咄嗟に助けようと木の下まで向かうと足場が落ち、私は大穴に落ちた。どうやら大物を捕まえる為の二重の罠だったらしい。よじ登れるほどの高さでない事を悟り、その場で体を丸め座り込んだ。
「ふふ…このままここで亡くなれば、いつか私の骨が見つかったときは哀れな誘拐された貴族の娘のアリスとして名を轟かせるのかしら」
そんな世界を夢見て私は目を閉じた…。
そうして再び目を開けた時には、隣には見ず知らずの自分より幾分か下の年齢の少女が眠っていた。
赤い非常に短い丈のドレスに身を包み、独特なS字を描くツインテールの少女には見覚えがあった。
「ん~?むにゃ…あれ…ここどこ?また眠ってる間に、別の穴にワープして来ちゃったかあ…」
少女は目覚め、私の存在に気づくと一瞬で口づけをし、その後両手を差し出して「ん!私を抱き上げる名誉と欲しければ報酬もをあげるからお城へ運んで。」と言ってきた。

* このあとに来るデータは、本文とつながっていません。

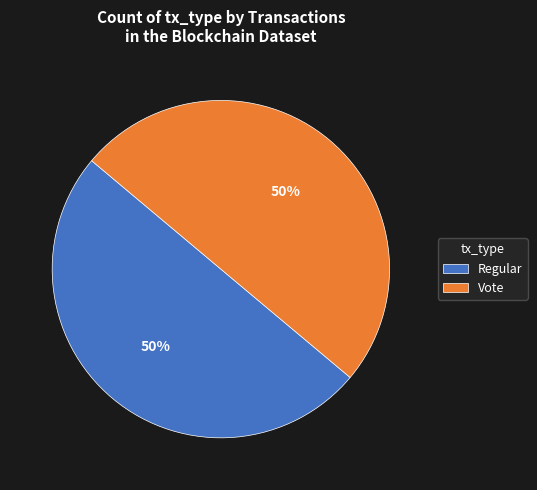

To the nearest percent, what portion does Regular represent?

50%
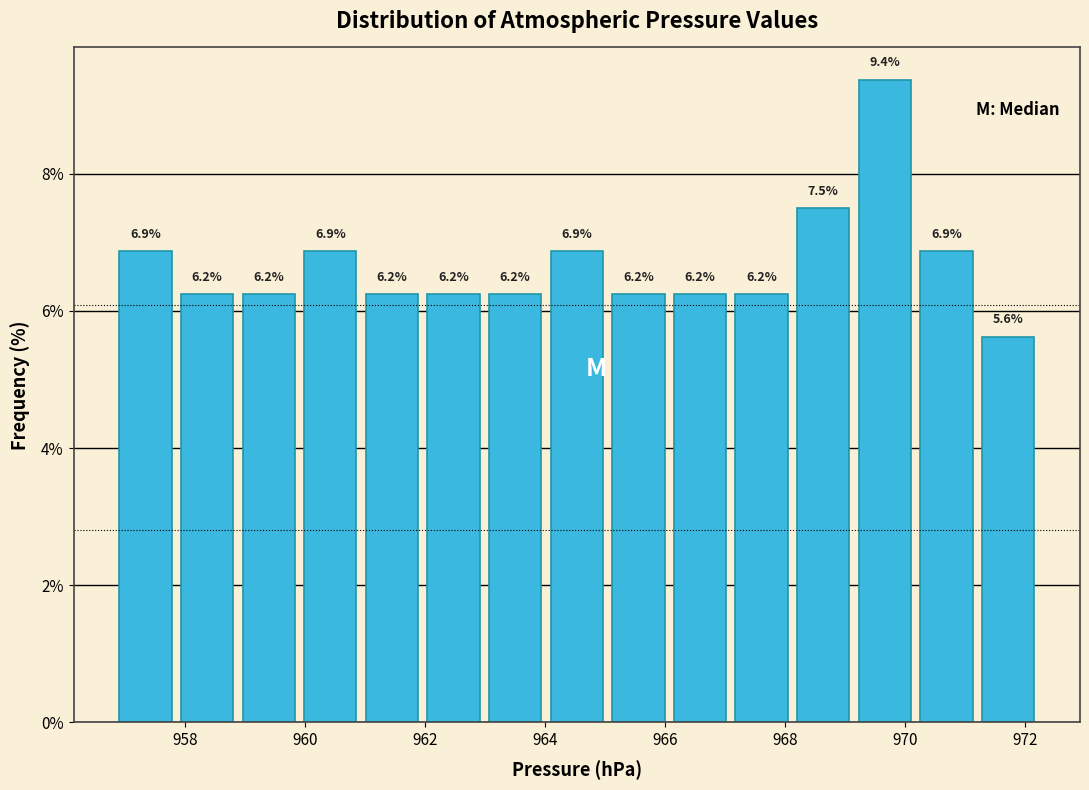

Which range on the x-axis has the tallest bar?

969.2 to 970.2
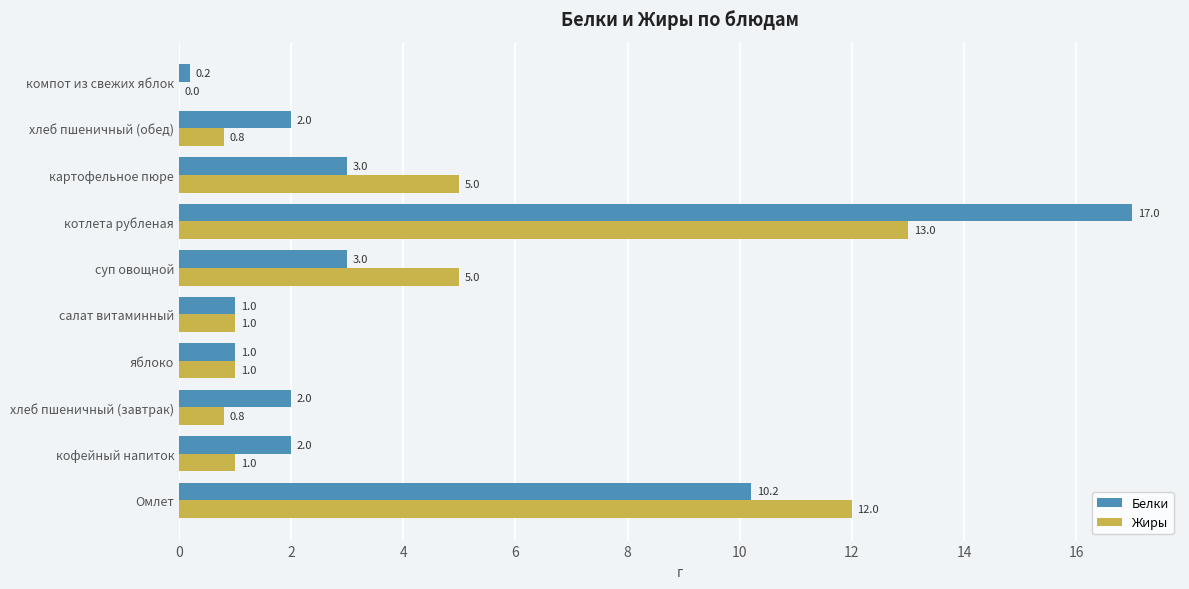

What is the sum of all Белки values?

41.4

気づけば壁には茨状の枠でハートの輪が出来ており、輪の中はワープホールのようになっていた。
やはりそうだ。この方は…
「茨の女王…ドーマ」
8大貴族の1人、若くしてスワンに引けを取らない異能を持ち女王になった名の知れた少女だった。
これが運命の出会い。私の存在意義はこの為に会ったのだ…と後に私は悟った。